Hershey’s has a crisis. It erupted Thursday. Since then over 600 articles about it have appeared online, including this New York Times editorial. It is a legal quagmire that no one appears to want to take responsibility for.
Background: A group of international college students came to the U.S. this summer for a cultural/work experience. The State Department arranged it. They paid up to $6000 for the opportunity to work and travel here during their summer off from engineering, medical and other foreign universities.
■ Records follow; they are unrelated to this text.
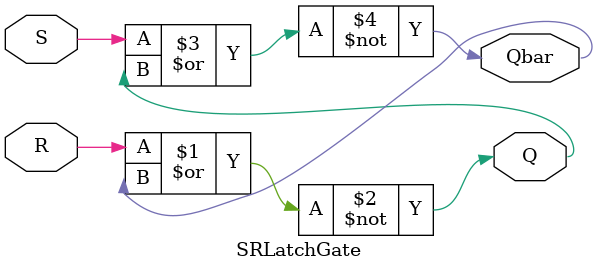
<source format=v>
module SRLatchGate (input R, input S, output Q, output Qbar);
nor (Q, R, Qbar);
nor (Qbar, S, Q);
endmodule 
</source>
Coming at a time when the U.S. faces an economic crisis of its own, the summer job many got was sweat shifts at a Hershey vendor’s plant for wages of $7.25 to $8.35 an hour. Disturbed by the labor conditions and encouraged by local labor leaders, they staged a public protest now heard around the world.
Six hundred articles and one New York Times editorial later, Hershey’s has said little except that the responsibility lies with their vendor.
Hershey’s has deep reservoirs of reputation capital: goodwill and brand loyalty from millions of multi-generational Americans. Historically, long-established companies with excellent reputations have been able to withstand such crises. Toyota did, after a 2009 recall created a massive reputation crisis for the company. (This Harvard Business Review study explains how.)
Hershey’s needs to demonstrate leadership — and concern for the students’ complaints. The longer it waits to address the crisis, the worse it will get. Whether or not Hershey’s was directly responsible doesn’t excuse the company from stepping forward and taking steps to rectify a situation that never should have happened in the first place.